The goals look simple. But if it were really that easy, then everyone would be doing it.
Biancocelesti manager Simone Inzaghi deserves much credit not only for Immobile’s revival since he signed from Sevilla in July 2016 but also for Lazio’s impressive competitiveness – given they are the least well-resourced of the Serie A giants vying for the Champions League Promised Land.
Inzaghi, and his brother the arch poacher Pippo, made fine careers from being in the right place at the right time, so perhaps it’s not surprising that he should know how to get the best from Immobile.
In many ways, the Lazio hitman is unfashionable.
So many sides now play on the front foot, all high press and high intensity – systems and tactics that demand the lung-busting engagement of all involved, including their frontmen.

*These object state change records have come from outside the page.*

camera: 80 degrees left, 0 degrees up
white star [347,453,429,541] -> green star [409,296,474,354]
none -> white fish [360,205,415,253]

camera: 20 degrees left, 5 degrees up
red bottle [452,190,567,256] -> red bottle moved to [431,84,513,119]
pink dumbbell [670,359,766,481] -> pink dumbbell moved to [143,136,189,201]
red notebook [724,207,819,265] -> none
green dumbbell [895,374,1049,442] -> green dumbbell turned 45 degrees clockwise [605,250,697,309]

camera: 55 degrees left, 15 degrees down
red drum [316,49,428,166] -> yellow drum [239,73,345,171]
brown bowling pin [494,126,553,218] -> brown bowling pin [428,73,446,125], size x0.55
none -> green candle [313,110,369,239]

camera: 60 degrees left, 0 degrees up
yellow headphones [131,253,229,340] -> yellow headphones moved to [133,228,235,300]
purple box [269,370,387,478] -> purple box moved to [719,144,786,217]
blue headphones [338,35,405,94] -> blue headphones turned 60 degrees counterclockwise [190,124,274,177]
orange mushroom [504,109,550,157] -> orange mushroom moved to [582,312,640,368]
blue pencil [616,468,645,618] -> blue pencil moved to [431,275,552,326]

But this is not Immobile. Indeed, it’s not Inzaghi’s Lazio either. The 41-year-old’s team are bucking tactical trends, focusing more on the counter attack than the counter press and exploiting the spaces behind the high lines.
And how successfully they are doing it. Inzaghi’s progress as a manager and that of his side has certainly been eye-catching.

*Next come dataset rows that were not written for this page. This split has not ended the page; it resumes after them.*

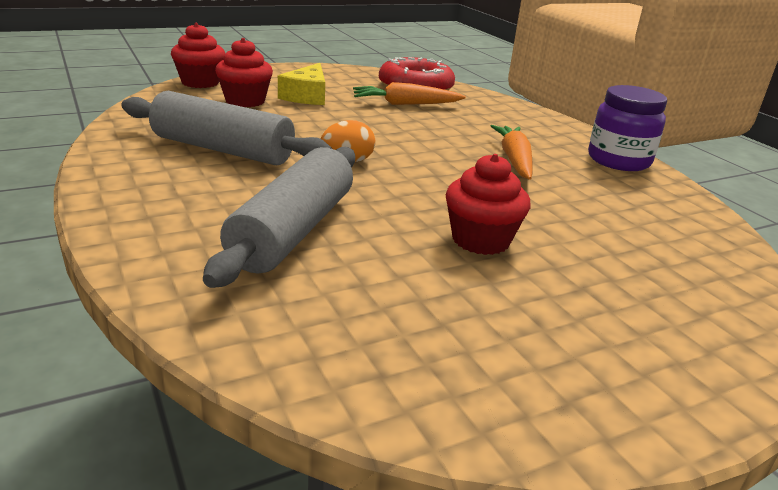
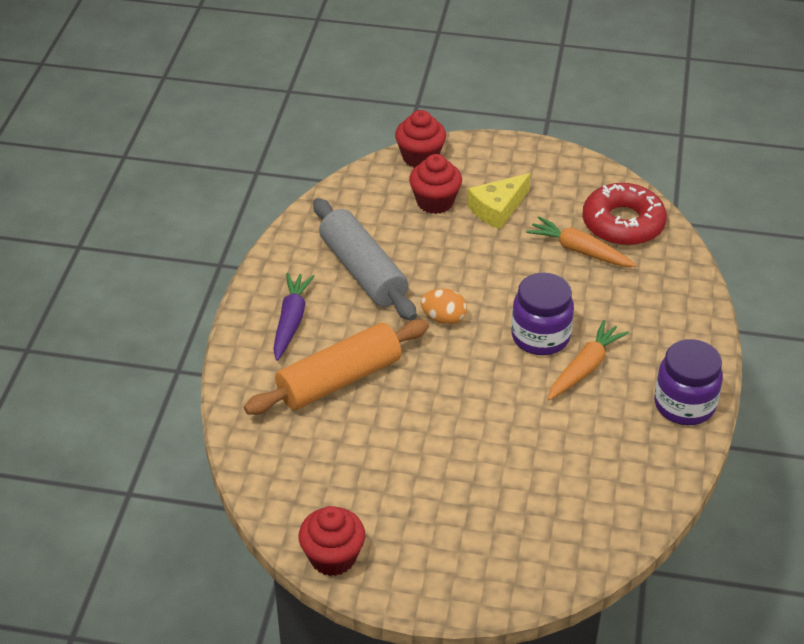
camera: 40 degrees right, 15 degrees up
grey rolling pin [203,147,355,288] -> orange rolling pin [244,319,429,415]
red cupcake [446,154,531,255] -> red cupcake moved to [299,506,365,576]
none -> purple carrot [273,273,315,361]
none -> purple jar [511,273,574,355]

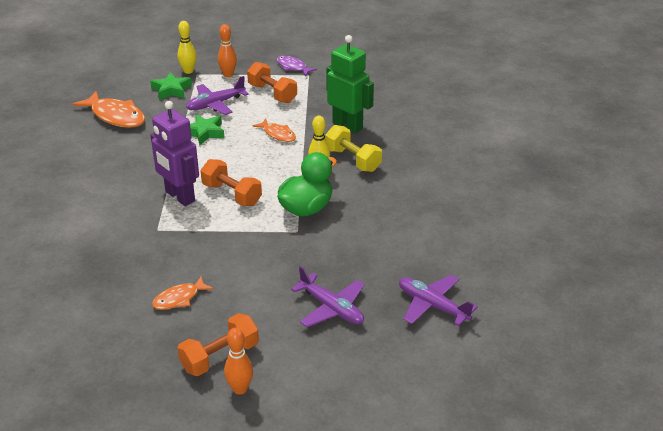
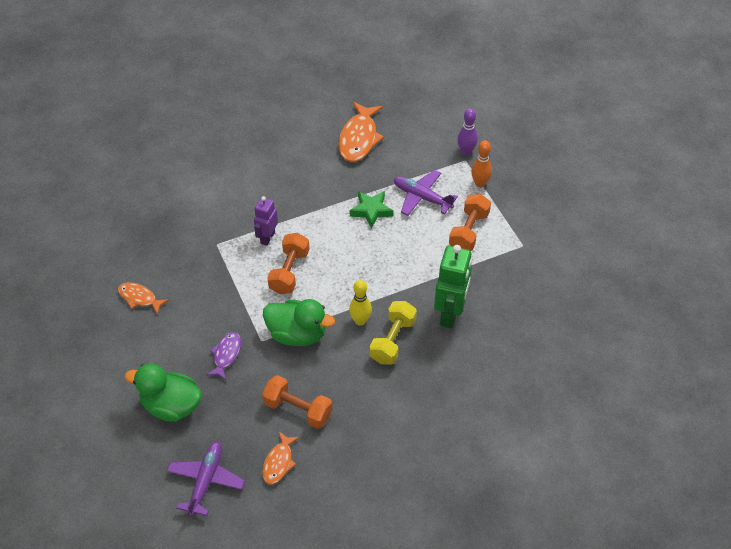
camera: 65 degrees right, 15 degrees up
green star [150,72,192,100] -> none
purple robot [150,101,199,206] -> purple robot [254,196,278,246], size x0.60
orange dumbbell [177,313,259,376] -> orange dumbbell moved to [262,375,332,429]
yellow bowling pin [178,21,197,74] -> purple bowling pin [457,108,478,156]
orange bowling pin [224,327,253,395] -> none
orange fish [252,119,296,142] -> orange fish moved to [262,432,300,485]
purple fish [277,56,317,76] -> purple fish moved to [206,332,241,380]
purple plane [291,266,365,327] -> green duck [125,363,202,422]

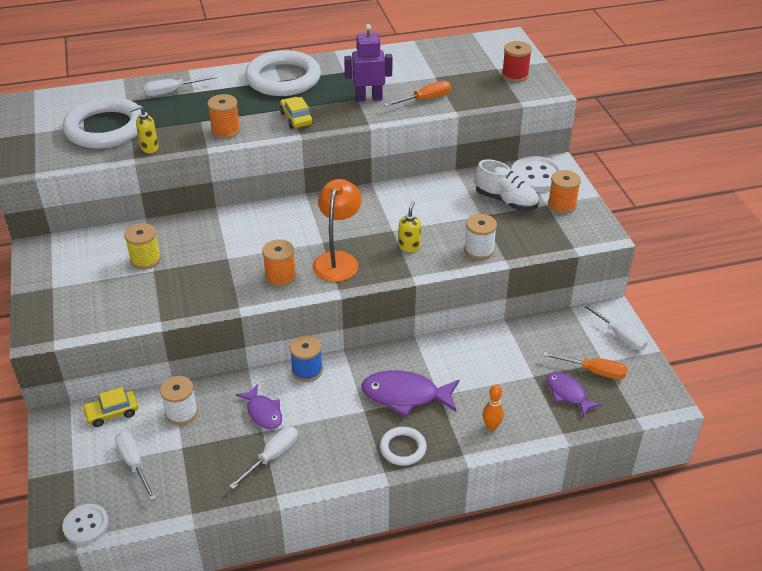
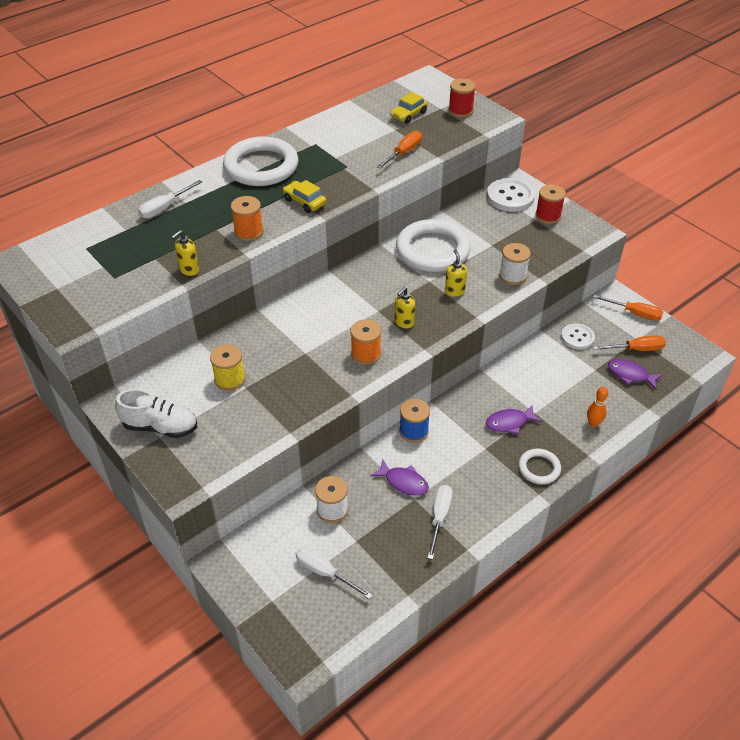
camera: 25 degrees left, 5 degrees up
white button [62,504,109,545] -> white button moved to [561,323,595,350]
white ring [63,97,141,149] -> white ring moved to [396,219,471,272]
yellow car [82,387,138,427] -> yellow car moved to [390,92,428,124]
orange lamp [312,179,362,282] -> yellow soap dispenser [395,287,415,328]
purple robot [344,24,392,102] -> none
purple fish [361,370,460,417] -> purple fish [486,405,542,434], size x0.62
white shoe [475,159,539,211] -> white shoe moved to [115,389,197,438]
orange spool [548,170,581,214] -> red spool [535,184,566,224]
white screwdriver [581,303,648,350] -> orange screwdriver [593,295,663,321]

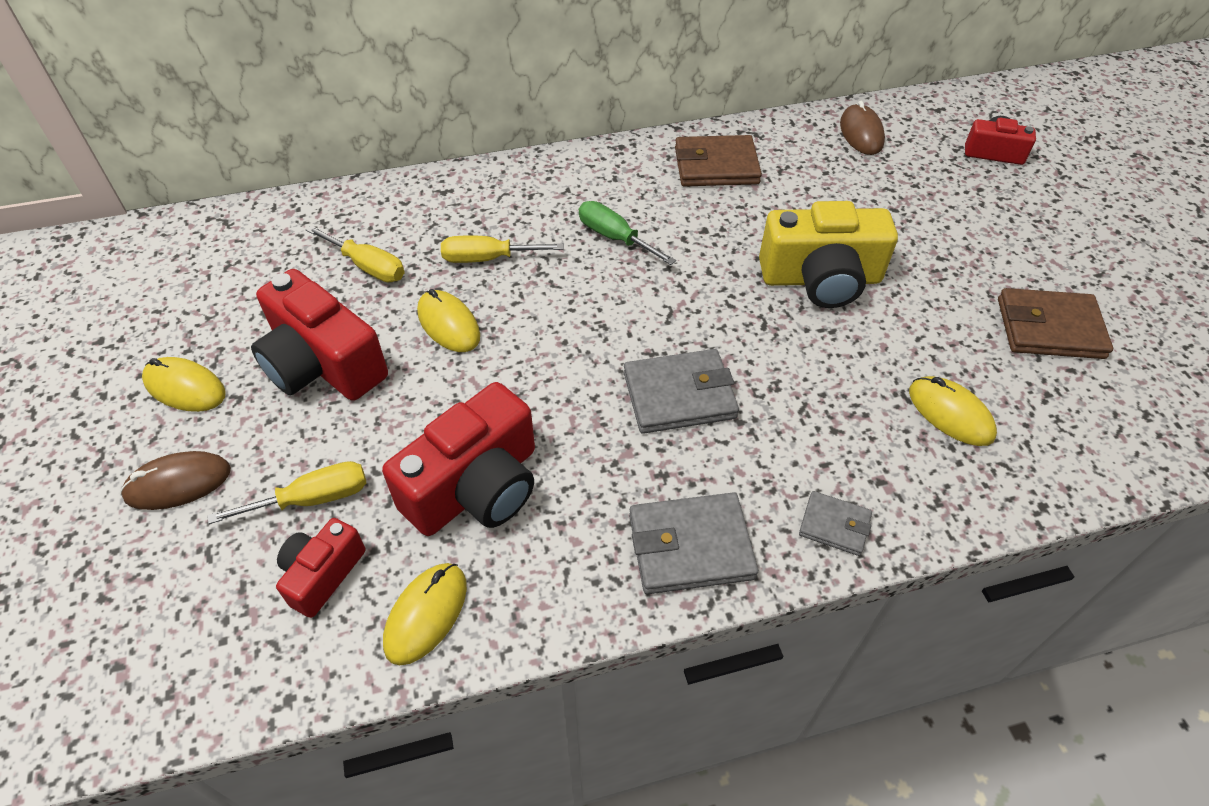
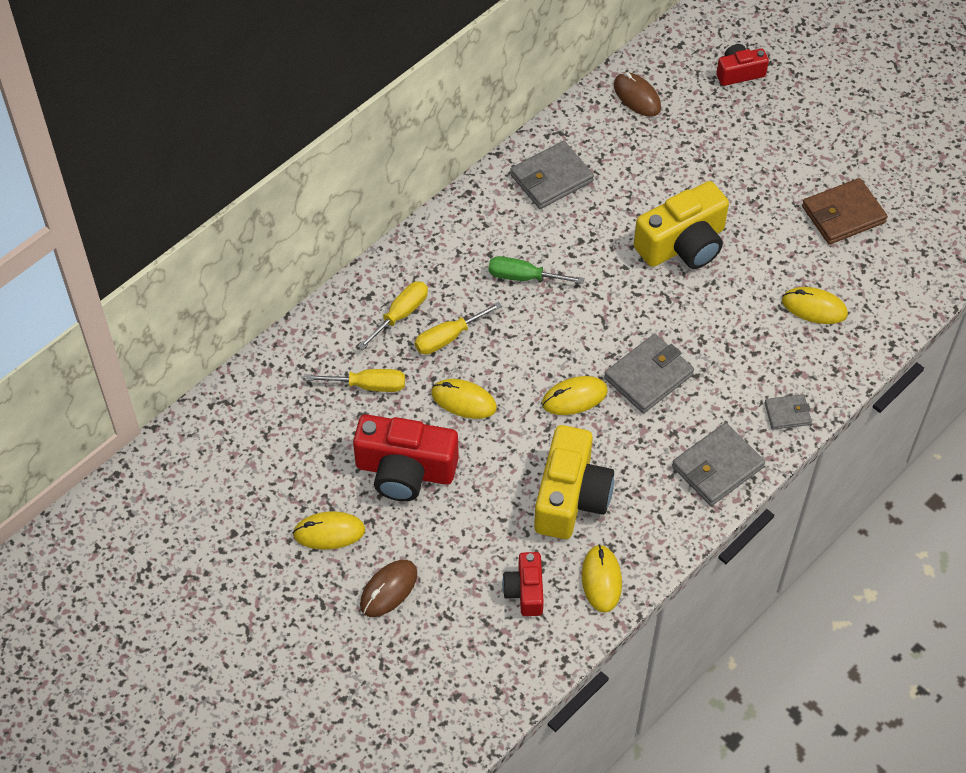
camera: 30 degrees left, 5 degrees up
yellow screwdriver [207,461,366,524] -> yellow screwdriver moved to [358,281,428,350]
red camera [382,382,535,536] -> yellow camera [534,425,614,539]
brown wallet [675,135,762,187] -> grey wallet [510,141,594,209]
none -> yellow mouse [542,376,608,415]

Last season, his first full season in charge, he guided Lazio to a fifth place finish, three places and 16 points better off than the previous campaign.
This season, he has Lazio right in the Champions League mixer in third place (despite back to back defeats in their last two outings), his side are Serie A’s top scorers and they have managed three more points and 17 more goals than at the same stage last term.
And they’ve done so while also making light of a heavier workload by topping their Europa League group.
And Immobile, brilliantly serviced by one of the revelations of the Serie A season, former Liverpool flop Luis Alberto, and the 22-year-old Serbian midfield monster Sergej Milinkovic-Savic has been at the heart of it all.
Twenty goals in his 20 Serie A games make him the league’s top scorer and leave him just 3 behind last season’s total with 15 games left to play!
And he’s proving that he’s more than just a poacher – providing 7 assists for his team mates, leaving him joint second in the Serie A rankings. No mean return for a player who cost Lazio just €8.75 million!
And more evidence to support the contention that the manager who has guided his revival is the most promising and probably the most talented young coach in the Italian game.